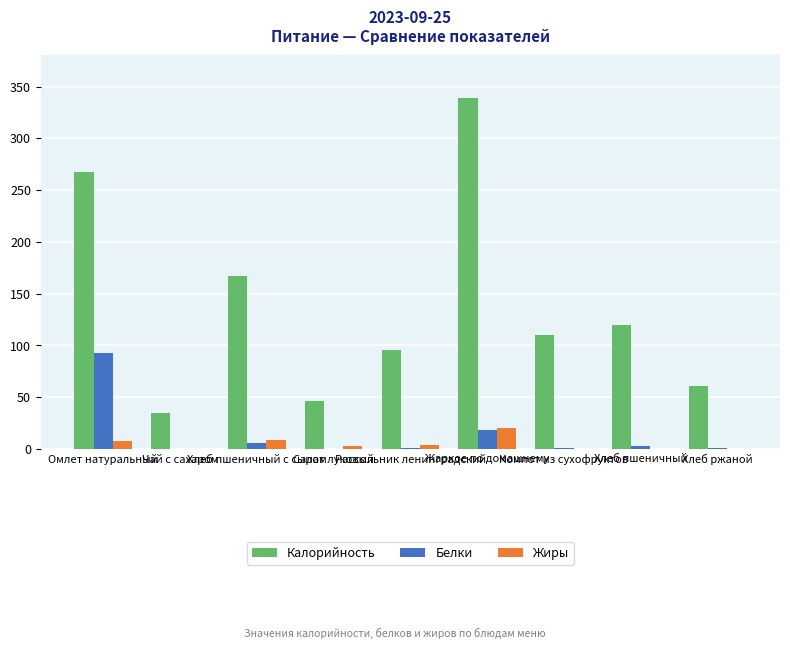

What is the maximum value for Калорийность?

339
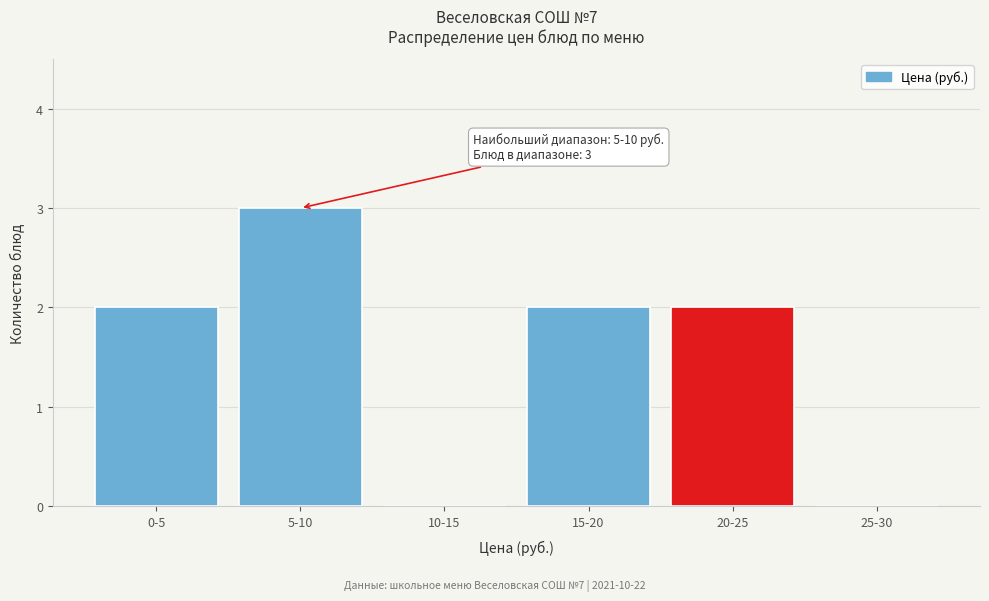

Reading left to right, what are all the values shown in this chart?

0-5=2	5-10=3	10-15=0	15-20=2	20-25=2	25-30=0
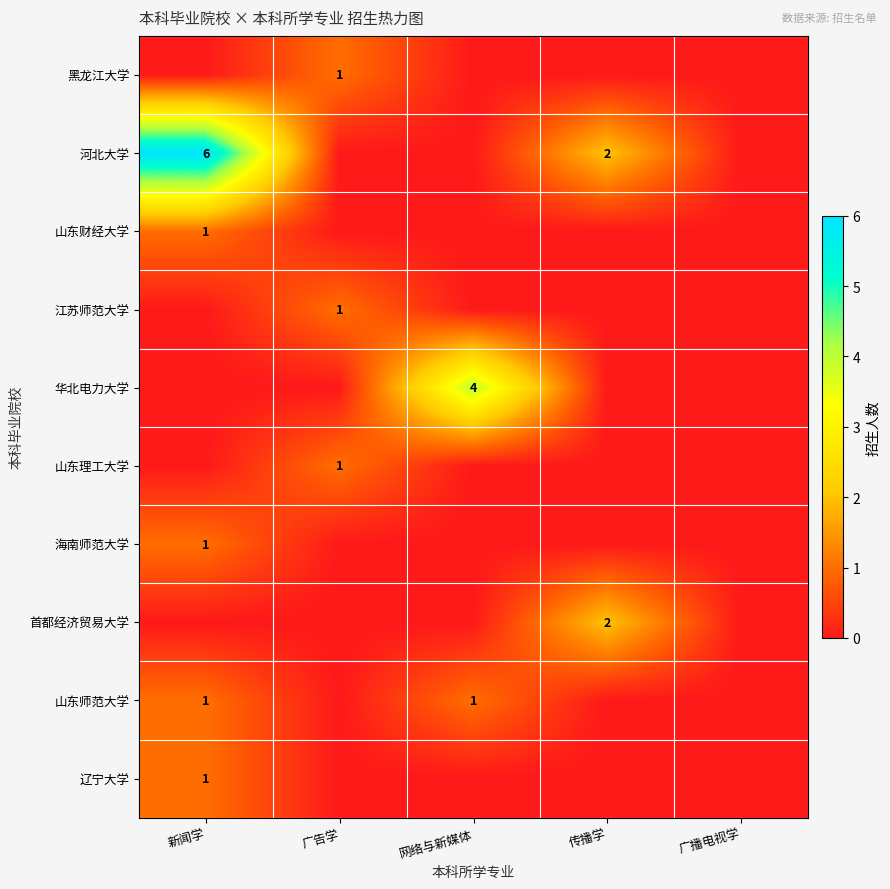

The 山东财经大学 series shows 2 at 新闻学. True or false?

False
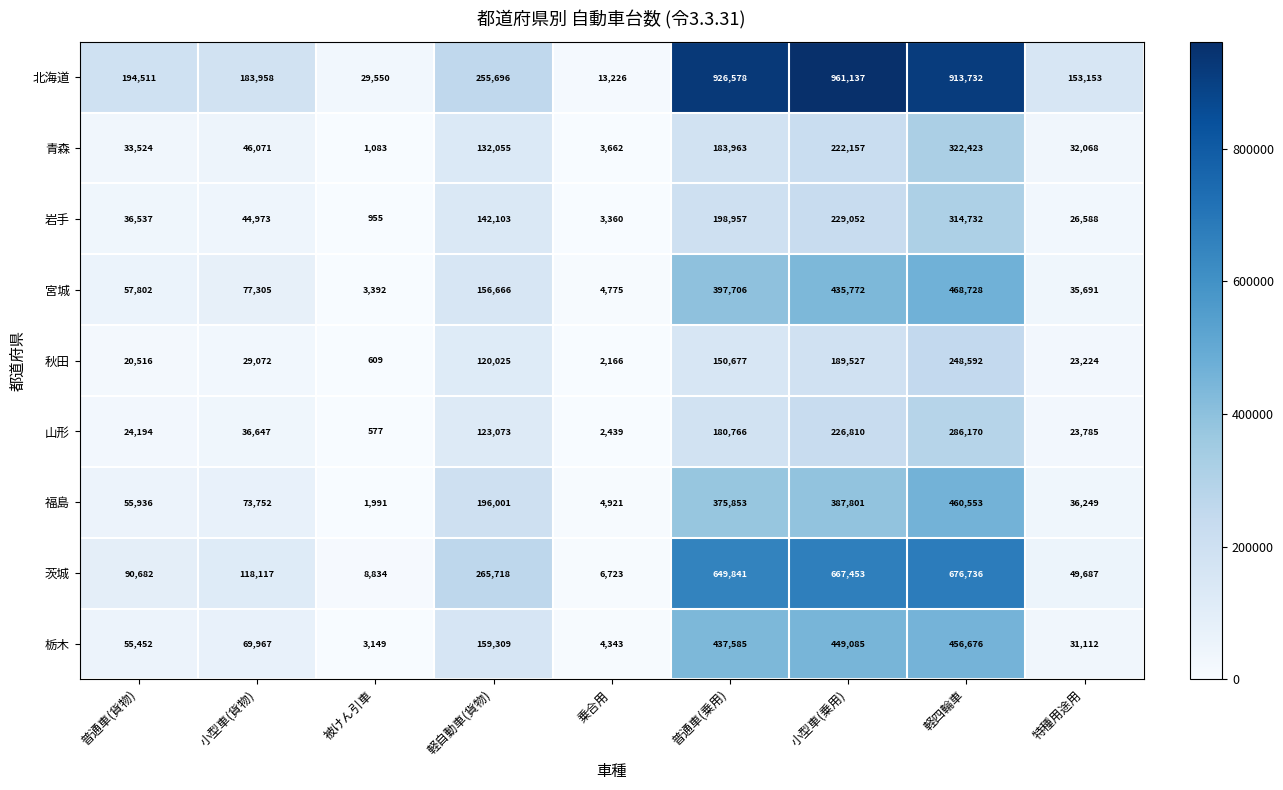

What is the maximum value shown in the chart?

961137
● ● ● ●
> [What to do]
Copy the text of all four items above word for word, leaving out the pictures.

> [Exercise output]
What is the maximum value for Калорийность?

339

Reading left to right, what are all the values shown in this chart?

0-5=2	5-10=3	10-15=0	15-20=2	20-25=2	25-30=0

The 山东财经大学 series shows 2 at 新闻学. True or false?

False

What is the maximum value shown in the chart?

961137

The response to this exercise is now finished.